* _ЗАДАНИЯ ДЛЯ ВЫПОЛНЕНИЯ_
[1] Какой предмет, согласно отрывку о семейной ферме в Гротоне, преподавала Констанс в Смит-колледже?
[2] Определите, соответствуют ли отрывку о семейной ферме в Гротоне следующие утверждения: (a) родители купили ферму в Гротоне вскоре после войны; (b) Берта преподавала химию в Массачусетском технологическом институте; (c) младшее поколение охотно тратило свободное время на выращивание овощей. Каждый ответ подтвердите точной цитатой.
[3] Продолжите отрывок о семейной ферме в Гротоне, начав сразу после его последнего предложения.

* _РАЗДЕЛ ТЕКСТА_
Вскоре после войны мои родители купили в Гротоне (Массачусетс) ферму с жилым домом и яблоневым садом. Они собирались перебраться туда после того, как отец выйдет в отставку, а пока мы все съезжались в Гротон на каникулы. К сожалению, чтобы поддерживать на ферме порядок, нужны были усилия всех членов семьи. Мы же, младшее поколение, были слишком обременены заботами. Нам приходилось тяжко трудиться, чтобы пробить себе дорогу в жизни, поэтому в свободное время мы хотели просто отдохнуть, чтобы как-то набраться сил, и вовсе не стремились тратить досуг, заработанный в поте лица своего, на выращивание овощей и расчистку лесного участка.

Моя сестра Констанс преподавала математику в Смит-колледже[44]. Берта изучала химию в Массачусетском технологическом институте. Энергичная, уверенная в себе Констанс стала уже настоящей маленькой женщиной. Родители считали ее главной опорой семьи и единственной из нас, обладающей тем, что французы называют savoir faire[45]. В тех вопросах, в которых я все больше и больше расходился с матерью, она, наоборот, все больше и больше с ней сближалась.

* _БЛОК ДАННЫХ_

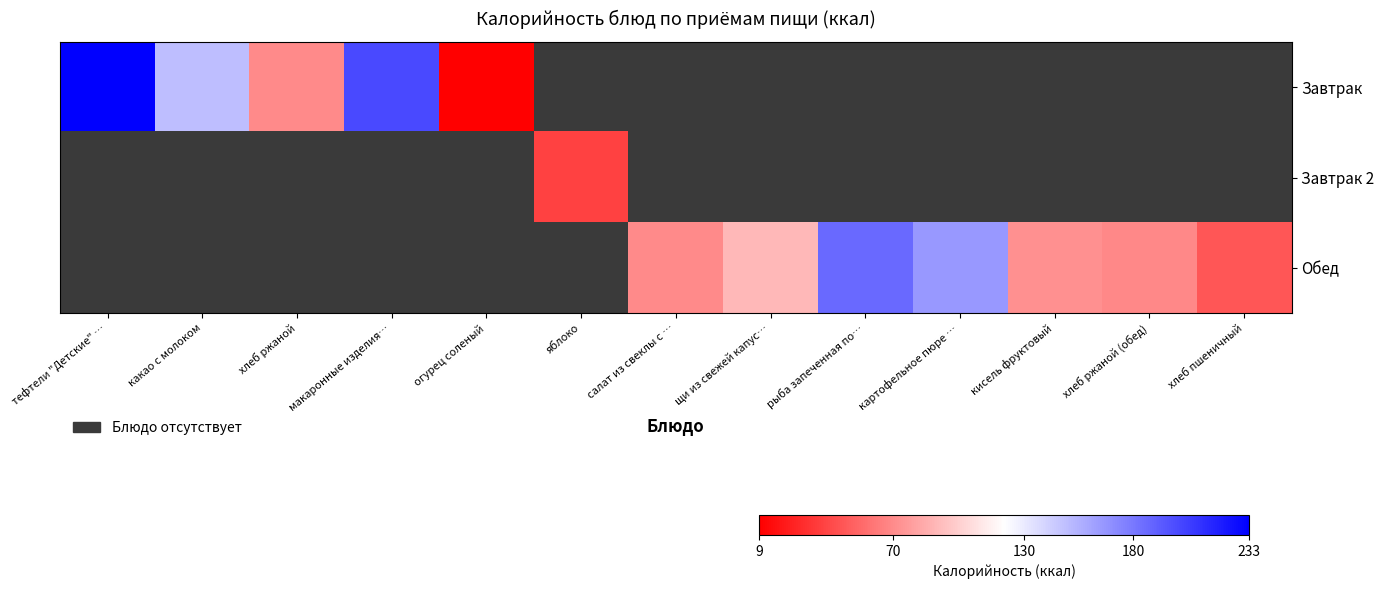

Which series changed the most between салат из свеклы с … and щи из свежей капус…?

Обед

* _ОТВЕТЫ ПО ПУНКТАМ_
[1] Математику.

[2]
(a) Да: «Вскоре после войны мои родители купили в Гротоне (Массачусетс) ферму с жилым домом и яблоневым садом».
(b) Нет: «Берта изучала химию в Массачусетском технологическом институте».
(c) Нет: «вовсе не стремились тратить досуг, заработанный в поте лица своего, на выращивание овощей и расчистку лесного участка».

[3]
Самым независимым членом нашей семьи была, наверное, Берта. Семилетняя разница в нашем возрасте избавила ее от тягот воспитательной системы отца. Она не только не подвергалась такому давлению, как я, но не знала даже более мягких форм воздействия, которые применялись к Констанс. Когда Берта была школьницей, вся семья занималась главным образом воспитанием моего младшего брата Фрица, так что и тут она оказалась предоставленной самой себе в гораздо большей степени, чем мы. Это привело к тому, что она относилась к делам семьи гораздо более трезво, чем Констанс или я, по крайней мере в то время, когда я еще только начинал свою самостоятельную жизнь.

Мне очень хотелось поделиться с сестрами радостями, которые я получал от своих путешествий в Европу, а им, конечно, хотелось к этим радостям приобщиться. Я не стану перечислять здесь в хронологическом порядке все поездки, совершенные мною в одиночестве или вместе с ними, и скажу только, что лето 1922, 1924 и 1925 годов я провел за границей, навещая друзей нашей семьи и своих коллег. За время этих поездок я все чаще и чаще виделся с Леви и завязал новые важные для меня знакомства не только в Англии и во Франции, но и в Германии. Летом 1922 года я оказался в Германии как раз в тот момент, когда там начиналась инфляция, и видел собственными глазами, какое это страшное бедствие.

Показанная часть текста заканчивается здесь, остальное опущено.